TASK BRIEF: The records below are to be reproduced exactly, and no picture should appear in the copy.

=== RECORDS FOR PROCESSING ===

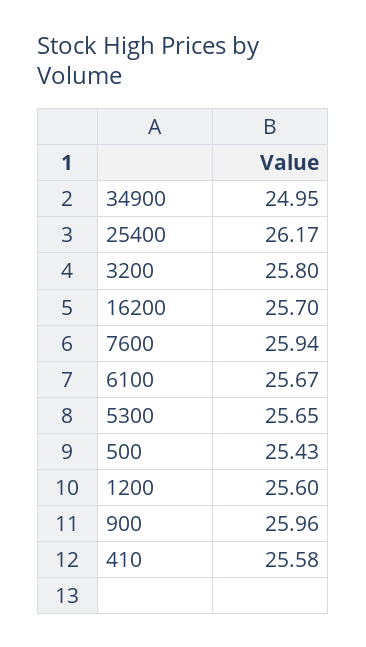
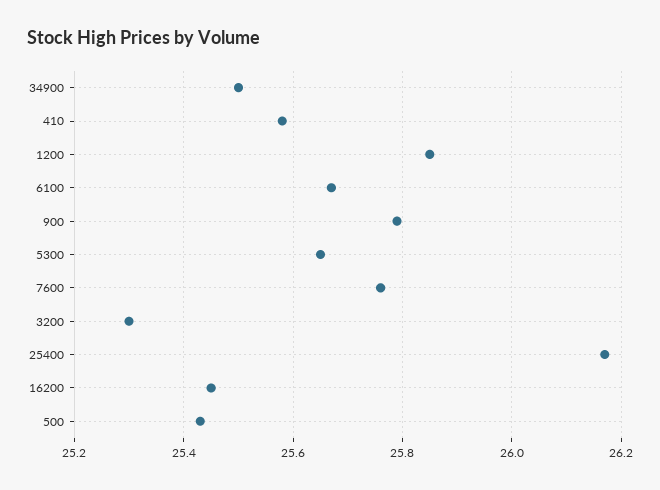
34900: 24.95 -> 25.5
3200: 25.8 -> 25.3
16200: 25.7 -> 25.45
7600: 25.94 -> 25.75
1200: 25.6 -> 25.85
900: 25.96 -> 25.8

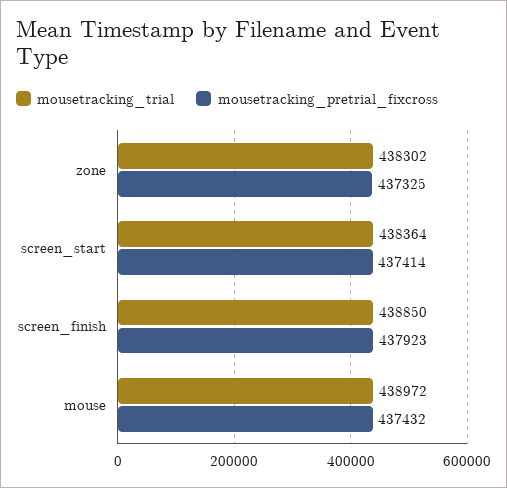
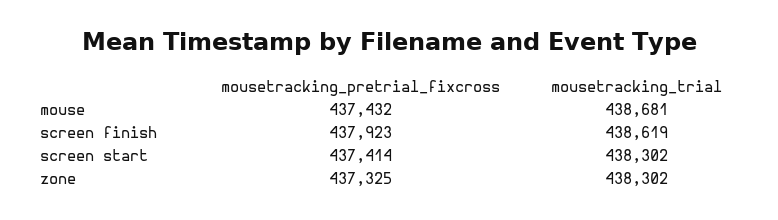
mousetracking_trial, screen_start: 438364 -> 438302
mousetracking_trial, screen_finish: 438850 -> 438619
mousetracking_trial, mouse: 438972 -> 438681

===

RESPONSE FOR THIS EXERCISE:
34900: 24.95 -> 25.5
3200: 25.8 -> 25.3
16200: 25.7 -> 25.45
7600: 25.94 -> 25.75
1200: 25.6 -> 25.85
900: 25.96 -> 25.8

mousetracking_trial, screen_start: 438364 -> 438302
mousetracking_trial, screen_finish: 438850 -> 438619
mousetracking_trial, mouse: 438972 -> 438681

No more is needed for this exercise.